Abstract

The peculiarities of the thyroid changes depending on clinical characteristics of disease and histological structure of tumor were fixed by the studies of cathepsin-like activity in blood plasma of patients with papillary thyroid carcinoma. H-cathepsin-like activity had a tendence to more significant increase especially in patients with concomitant benign thyroid disease with increasing the tumor category. In a case of metastatic tumor without other concomitant thyroid pathology, the degree of an increase in enzymatic activity was significantly higher comparing to the blood of patients without tumor metastases. B-cathepsin-like activity in blood plasma of patients only with tumor carcinoma was at the level of that of healthy subjects. B-cathepsin-like activity in blood plasma had especially significant increased under tumor T1 category that was connected with nodular goiter or adenoma in a case concominant carcinoma by other thyroid pathology. In patients with carcinoma that was diagnosed against a background of concomitant pathology, the insignificant increase in L-cathepsin-like activity was not dependent on clinical features of disease, while in a case of carcinoma without concomitant pathology a degree of its increase was certainly dependent on a category of tumor T, its histological structure and the presence of oxyphilic cell metaplasia.

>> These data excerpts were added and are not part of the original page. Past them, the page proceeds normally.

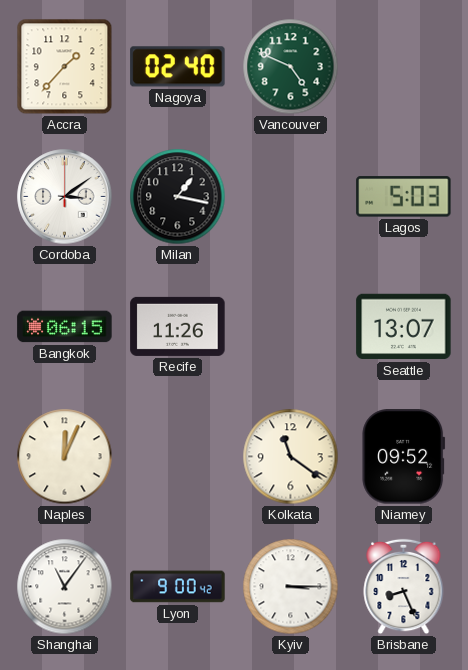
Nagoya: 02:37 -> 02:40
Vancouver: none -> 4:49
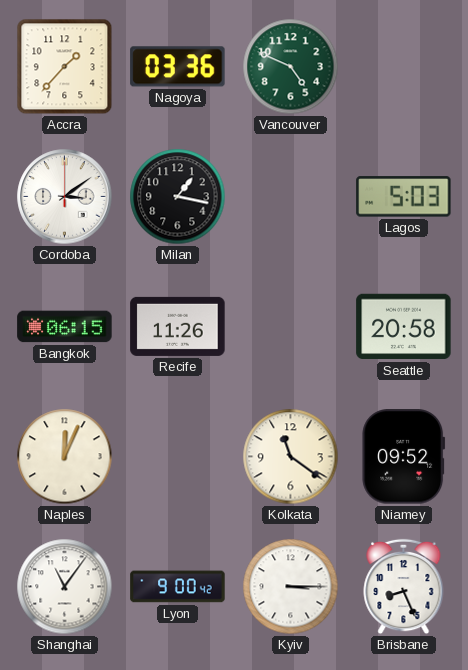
Nagoya: 02:40 -> 03:36
Seattle: 13:07 -> 20:58
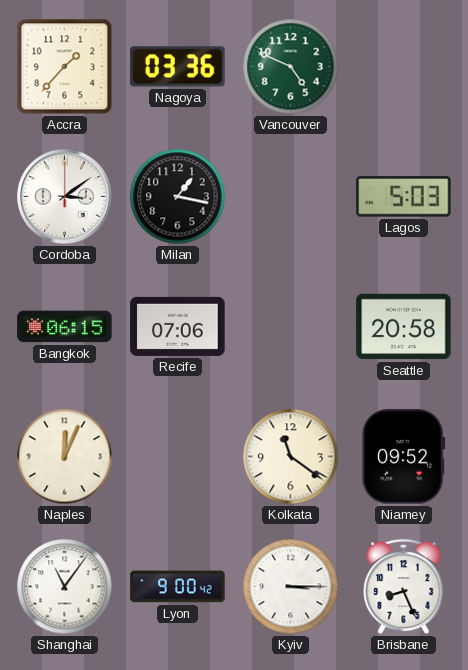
Recife: 11:26 -> 07:06
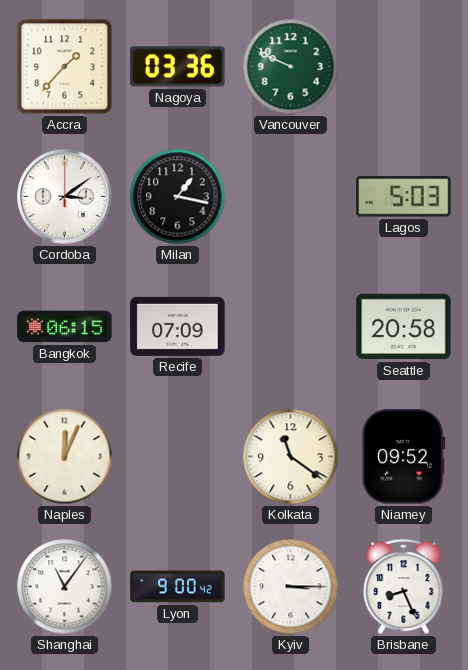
Vancouver: 4:49 -> 9:49
Recife: 07:06 -> 07:09
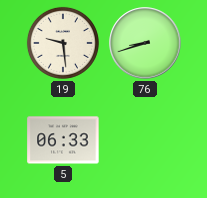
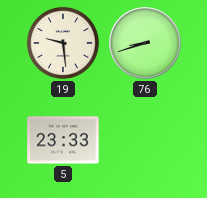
5: 06:33 -> 23:33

We failed to get an evidence linking the changes in cathepsin-like activity in blood with the processes of intra- or extrathyroid invasion and invasion into the lymphatic or blood vessels. The results of the studies do not provide a rationale to consider that the cathepsin-like activity in blood of patients with papillary thyroid carcinoma can be the valuable additional biochemical criterion for differential diagnosis, estimation of the severity, and other characteristics of the disease.